Why not just use OpenAI?
If your customers' contracts don't block it and your data isn't sensitive, OpenAI is often the right answer. I'll tell you that on the scope call if it applies. This offer exists for teams where 'just use OpenAI' isn't an option — GDPR, customer subprocessor lists, regulated industry, or data your team isn't comfortable streaming to a US vendor.
What if we don't have GPUs?
Hetzner GPU instances are the default recommendation — EU-hosted, monthly pricing, cancellable. The audit costs out the right GPU SKU for your workload. Client-owned hardware is supported with a small build surcharge.
What if our team can't run K8s after handover?
Handover includes a 10-scenario runbook and 90 days of async follow-up. After that, an optional retainer covers 4 hours/month for ops questions. You won't get locked in — the IaC lives in your repo, the cluster is in your account, you can move it or fire me at any time.

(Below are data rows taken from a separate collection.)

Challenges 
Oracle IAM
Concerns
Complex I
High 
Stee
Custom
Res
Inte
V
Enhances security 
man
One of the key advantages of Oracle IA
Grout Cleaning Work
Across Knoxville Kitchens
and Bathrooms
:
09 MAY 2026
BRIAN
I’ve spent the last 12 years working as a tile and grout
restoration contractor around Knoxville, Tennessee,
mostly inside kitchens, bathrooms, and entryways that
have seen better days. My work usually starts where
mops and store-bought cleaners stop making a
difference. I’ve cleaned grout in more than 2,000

What models can you actually run?
Two bands. Self-hosted open weights — Llama, Mistral, Qwen, DeepSeek, Phi, Gemma, Command R, Mixtral — anything with downloadable weights and a permissive license, served via vLLM or Ollama. The specific model gets picked in the audit based on your workload and budget. Closed-weight commercial models (Claude, the proprietary Bedrock catalogue) aren't self-hostable, but I wire your existing Bedrock or Anthropic-direct subscription through the same OpenAI-compatible gateway — you get one unified API, one audit log, and self-hosting for the parts that can be self-hosted.

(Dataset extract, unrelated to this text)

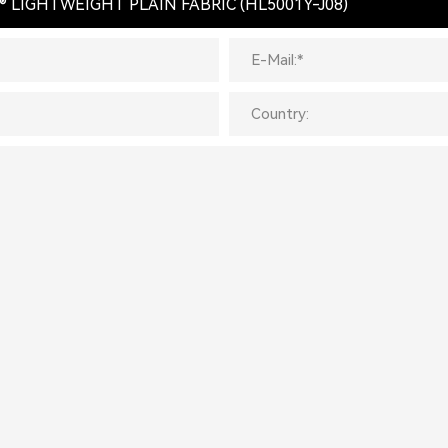
® LIGHTWEIGHT PLAIN FABRIC (HL5001Y-J08)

What if we already have a cluster?
The audit absorbs your existing cluster as Phase 0. The Build either hardens what you have or rebuilds it cleanly — whichever the audit recommends, with your input. We don't bin work that's already done.
How is this different from Cohere, Together, Replicate?
They run inference for you on their cluster. You're getting your own cluster, in your AWS, Hetzner, or colo account, that you own. They're a service. This is a build.